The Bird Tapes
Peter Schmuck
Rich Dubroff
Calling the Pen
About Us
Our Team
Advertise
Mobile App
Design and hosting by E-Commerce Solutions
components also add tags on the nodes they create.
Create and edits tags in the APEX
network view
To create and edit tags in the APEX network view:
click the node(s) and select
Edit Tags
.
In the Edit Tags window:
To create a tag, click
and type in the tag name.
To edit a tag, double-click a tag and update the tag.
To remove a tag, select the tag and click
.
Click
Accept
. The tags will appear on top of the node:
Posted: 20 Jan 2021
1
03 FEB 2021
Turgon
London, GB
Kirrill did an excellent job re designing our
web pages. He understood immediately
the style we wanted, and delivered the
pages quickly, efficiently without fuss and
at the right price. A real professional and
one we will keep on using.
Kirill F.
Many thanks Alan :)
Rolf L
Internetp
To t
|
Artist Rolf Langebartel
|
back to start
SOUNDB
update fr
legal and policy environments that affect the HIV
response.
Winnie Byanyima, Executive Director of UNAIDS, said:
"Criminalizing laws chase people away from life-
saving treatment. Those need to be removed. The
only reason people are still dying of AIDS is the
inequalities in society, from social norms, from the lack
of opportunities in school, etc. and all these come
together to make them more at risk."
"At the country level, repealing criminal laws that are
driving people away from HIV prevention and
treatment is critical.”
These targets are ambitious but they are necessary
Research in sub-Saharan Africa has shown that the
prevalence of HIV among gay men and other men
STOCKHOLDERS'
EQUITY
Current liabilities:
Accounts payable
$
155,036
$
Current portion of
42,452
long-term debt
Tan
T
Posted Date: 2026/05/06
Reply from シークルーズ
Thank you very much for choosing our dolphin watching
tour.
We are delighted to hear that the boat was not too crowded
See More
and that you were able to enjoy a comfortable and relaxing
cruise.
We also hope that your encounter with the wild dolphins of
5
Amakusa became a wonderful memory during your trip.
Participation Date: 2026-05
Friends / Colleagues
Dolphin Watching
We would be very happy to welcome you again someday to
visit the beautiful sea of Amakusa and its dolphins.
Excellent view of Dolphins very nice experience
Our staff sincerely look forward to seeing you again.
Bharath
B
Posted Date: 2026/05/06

━━━━━━━━

- _WORK TASK_
Transcribe the text of every line above, keeping each one word for word and in its original order.

- _EXERCISE SOLUTION_
The Bird Tapes
Peter Schmuck
Rich Dubroff
Calling the Pen
About Us
Our Team
Advertise
Mobile App
Design and hosting by E-Commerce Solutions
components also add tags on the nodes they create.
Create and edits tags in the APEX
network view
To create and edit tags in the APEX network view:
click the node(s) and select
Edit Tags
.
In the Edit Tags window:
To create a tag, click
and type in the tag name.
To edit a tag, double-click a tag and update the tag.
To remove a tag, select the tag and click
.
Click
Accept
. The tags will appear on top of the node:
Posted: 20 Jan 2021
1
03 FEB 2021
Turgon
London, GB
Kirrill did an excellent job re designing our
web pages. He understood immediately
the style we wanted, and delivered the
pages quickly, efficiently without fuss and
at the right price. A real professional and
one we will keep on using.
Kirill F.
Many thanks Alan :)
Rolf L
Internetp
To t
|
Artist Rolf Langebartel
|
back to start
SOUNDB
update fr
legal and policy environments that affect the HIV
response.
Winnie Byanyima, Executive Director of UNAIDS, said:
"Criminalizing laws chase people away from life-
saving treatment. Those need to be removed. The
only reason people are still dying of AIDS is the
inequalities in society, from social norms, from the lack
of opportunities in school, etc. and all these come
together to make them more at risk."
"At the country level, repealing criminal laws that are
driving people away from HIV prevention and
treatment is critical.”
These targets are ambitious but they are necessary
Research in sub-Saharan Africa has shown that the
prevalence of HIV among gay men and other men
STOCKHOLDERS'
EQUITY
Current liabilities:
Accounts payable
$
155,036
$
Current portion of
42,452
long-term debt
Tan
T
Posted Date: 2026/05/06
Reply from シークルーズ
Thank you very much for choosing our dolphin watching
tour.
We are delighted to hear that the boat was not too crowded
See More
and that you were able to enjoy a comfortable and relaxing
cruise.
We also hope that your encounter with the wild dolphins of
5
Amakusa became a wonderful memory during your trip.
Participation Date: 2026-05
Friends / Colleagues
Dolphin Watching
We would be very happy to welcome you again someday to
visit the beautiful sea of Amakusa and its dolphins.
Excellent view of Dolphins very nice experience
Our staff sincerely look forward to seeing you again.
Bharath
B
Posted Date: 2026/05/06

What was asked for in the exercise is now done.